__Task statement__. Please retype the records below exactly as they appear, leaving out every picture.
****
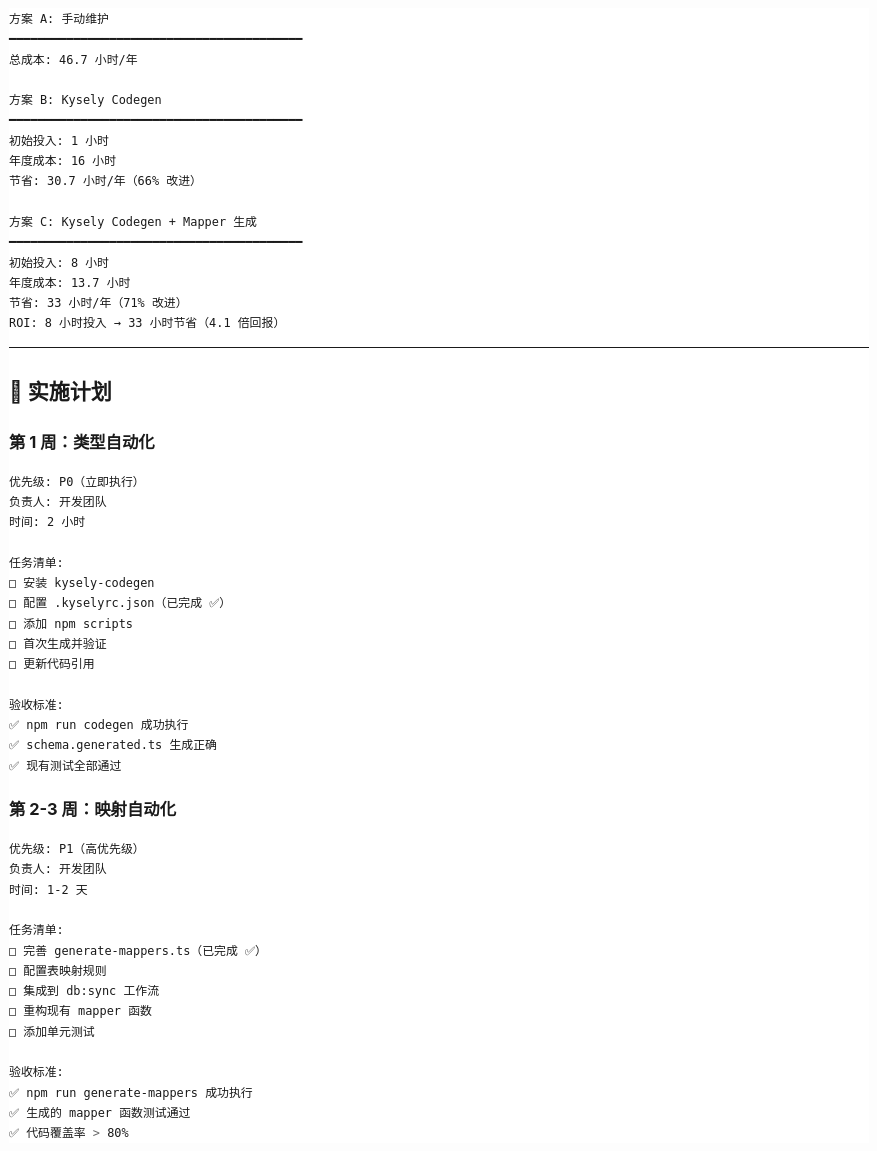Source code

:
```
方案 A: 手动维护
━━━━━━━━━━━━━━━━━━━━━━━━━━━━━━━━━━━━━━━━━
总成本: 46.7 小时/年

方案 B: Kysely Codegen
━━━━━━━━━━━━━━━━━━━━━━━━━━━━━━━━━━━━━━━━━
初始投入: 1 小时
年度成本: 16 小时
节省: 30.7 小时/年（66% 改进）

方案 C: Kysely Codegen + Mapper 生成
━━━━━━━━━━━━━━━━━━━━━━━━━━━━━━━━━━━━━━━━━
初始投入: 8 小时
年度成本: 13.7 小时
节省: 33 小时/年（71% 改进）
ROI: 8 小时投入 → 33 小时节省（4.1 倍回报）
```

---

## 🚀 实施计划

### 第 1 周：类型自动化

```bash
优先级: P0（立即执行）
负责人: 开发团队
时间: 2 小时

任务清单:
□ 安装 kysely-codegen
□ 配置 .kyselyrc.json（已完成 ✅）
□ 添加 npm scripts
□ 首次生成并验证
□ 更新代码引用

验收标准:
✅ npm run codegen 成功执行
✅ schema.generated.ts 生成正确
✅ 现有测试全部通过
```

### 第 2-3 周：映射自动化

```bash
优先级: P1（高优先级）
负责人: 开发团队
时间: 1-2 天

任务清单:
□ 完善 generate-mappers.ts（已完成 ✅）
□ 配置表映射规则
□ 集成到 db:sync 工作流
□ 重构现有 mapper 函数
□ 添加单元测试

验收标准:
✅ npm run generate-mappers 成功执行
✅ 生成的 mapper 函数测试通过
✅ 代码覆盖率 > 80%
```
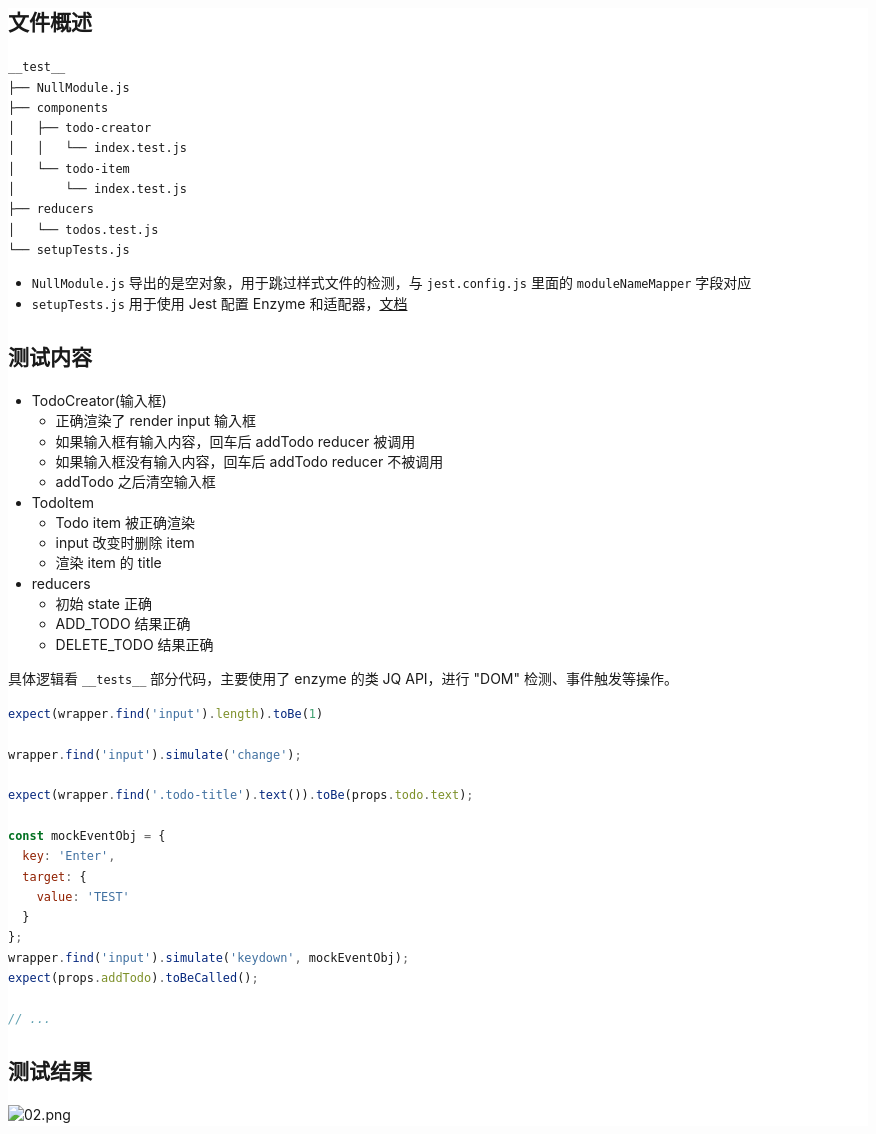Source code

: ## 文件概述

```
__test__
├── NullModule.js
├── components
│   ├── todo-creator
│   │   └── index.test.js
│   └── todo-item
│       └── index.test.js
├── reducers
│   └── todos.test.js
└── setupTests.js
```

- `NullModule.js` 导出的是空对象，用于跳过样式文件的检测，与 `jest.config.js` 里面的 `moduleNameMapper` 字段对应
- `setupTests.js` 用于使用 Jest 配置 Enzyme 和适配器，[文档](https://airbnb.io/enzyme/docs/guides/jest.html)

## 测试内容

- TodoCreator(输入框)
    - 正确渲染了 render input 输入框
    - 如果输入框有输入内容，回车后 addTodo reducer 被调用
    - 如果输入框没有输入内容，回车后 addTodo reducer 不被调用
    - addTodo 之后清空输入框
- TodoItem
    - Todo item 被正确渲染
    - input 改变时删除 item
    - 渲染 item 的 title
- reducers
    - 初始 state 正确
    - ADD_TODO 结果正确
    - DELETE_TODO 结果正确

具体逻辑看 `__tests__` 部分代码，主要使用了 enzyme 的类 JQ API，进行 "DOM" 检测、事件触发等操作。

```js
expect(wrapper.find('input').length).toBe(1)

wrapper.find('input').simulate('change');

expect(wrapper.find('.todo-title').text()).toBe(props.todo.text);

const mockEventObj = {
  key: 'Enter',
  target: {
    value: 'TEST'
  }
};
wrapper.find('input').simulate('keydown', mockEventObj);
expect(props.addTodo).toBeCalled();

// ...
```

## 测试结果

![02.png](https://cdn-1257430323.cos.ap-guangzhou.myqcloud.com/assets/imgs/20210505081035_98f5f8a4d080a0c1734a2b135ca23625.png)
****
__Task result__.
Source code

:
```
方案 A: 手动维护
━━━━━━━━━━━━━━━━━━━━━━━━━━━━━━━━━━━━━━━━━
总成本: 46.7 小时/年

方案 B: Kysely Codegen
━━━━━━━━━━━━━━━━━━━━━━━━━━━━━━━━━━━━━━━━━
初始投入: 1 小时
年度成本: 16 小时
节省: 30.7 小时/年（66% 改进）

方案 C: Kysely Codegen + Mapper 生成
━━━━━━━━━━━━━━━━━━━━━━━━━━━━━━━━━━━━━━━━━
初始投入: 8 小时
年度成本: 13.7 小时
节省: 33 小时/年（71% 改进）
ROI: 8 小时投入 → 33 小时节省（4.1 倍回报）
```

---

## 🚀 实施计划

### 第 1 周：类型自动化

```bash
优先级: P0（立即执行）
负责人: 开发团队
时间: 2 小时

任务清单:
□ 安装 kysely-codegen
□ 配置 .kyselyrc.json（已完成 ✅）
□ 添加 npm scripts
□ 首次生成并验证
□ 更新代码引用

验收标准:
✅ npm run codegen 成功执行
✅ schema.generated.ts 生成正确
✅ 现有测试全部通过
```

### 第 2-3 周：映射自动化

```bash
优先级: P1（高优先级）
负责人: 开发团队
时间: 1-2 天

任务清单:
□ 完善 generate-mappers.ts（已完成 ✅）
□ 配置表映射规则
□ 集成到 db:sync 工作流
□ 重构现有 mapper 函数
□ 添加单元测试

验收标准:
✅ npm run generate-mappers 成功执行
✅ 生成的 mapper 函数测试通过
✅ 代码覆盖率 > 80%
```
Source code

: ## 文件概述

```
__test__
├── NullModule.js
├── components
│   ├── todo-creator
│   │   └── index.test.js
│   └── todo-item
│       └── index.test.js
├── reducers
│   └── todos.test.js
└── setupTests.js
```

- `NullModule.js` 导出的是空对象，用于跳过样式文件的检测，与 `jest.config.js` 里面的 `moduleNameMapper` 字段对应
- `setupTests.js` 用于使用 Jest 配置 Enzyme 和适配器，[文档](https://airbnb.io/enzyme/docs/guides/jest.html)

## 测试内容

- TodoCreator(输入框)
    - 正确渲染了 render input 输入框
    - 如果输入框有输入内容，回车后 addTodo reducer 被调用
    - 如果输入框没有输入内容，回车后 addTodo reducer 不被调用
    - addTodo 之后清空输入框
- TodoItem
    - Todo item 被正确渲染
    - input 改变时删除 item
    - 渲染 item 的 title
- reducers
    - 初始 state 正确
    - ADD_TODO 结果正确
    - DELETE_TODO 结果正确

具体逻辑看 `__tests__` 部分代码，主要使用了 enzyme 的类 JQ API，进行 "DOM" 检测、事件触发等操作。

```js
expect(wrapper.find('input').length).toBe(1)

wrapper.find('input').simulate('change');

expect(wrapper.find('.todo-title').text()).toBe(props.todo.text);

const mockEventObj = {
  key: 'Enter',
  target: {
    value: 'TEST'
  }
};
wrapper.find('input').simulate('keydown', mockEventObj);
expect(props.addTodo).toBeCalled();

// ...
```

## 测试结果

![02.png](https://cdn-1257430323.cos.ap-guangzhou.myqcloud.com/assets/imgs/20210505081035_98f5f8a4d080a0c1734a2b135ca23625.png)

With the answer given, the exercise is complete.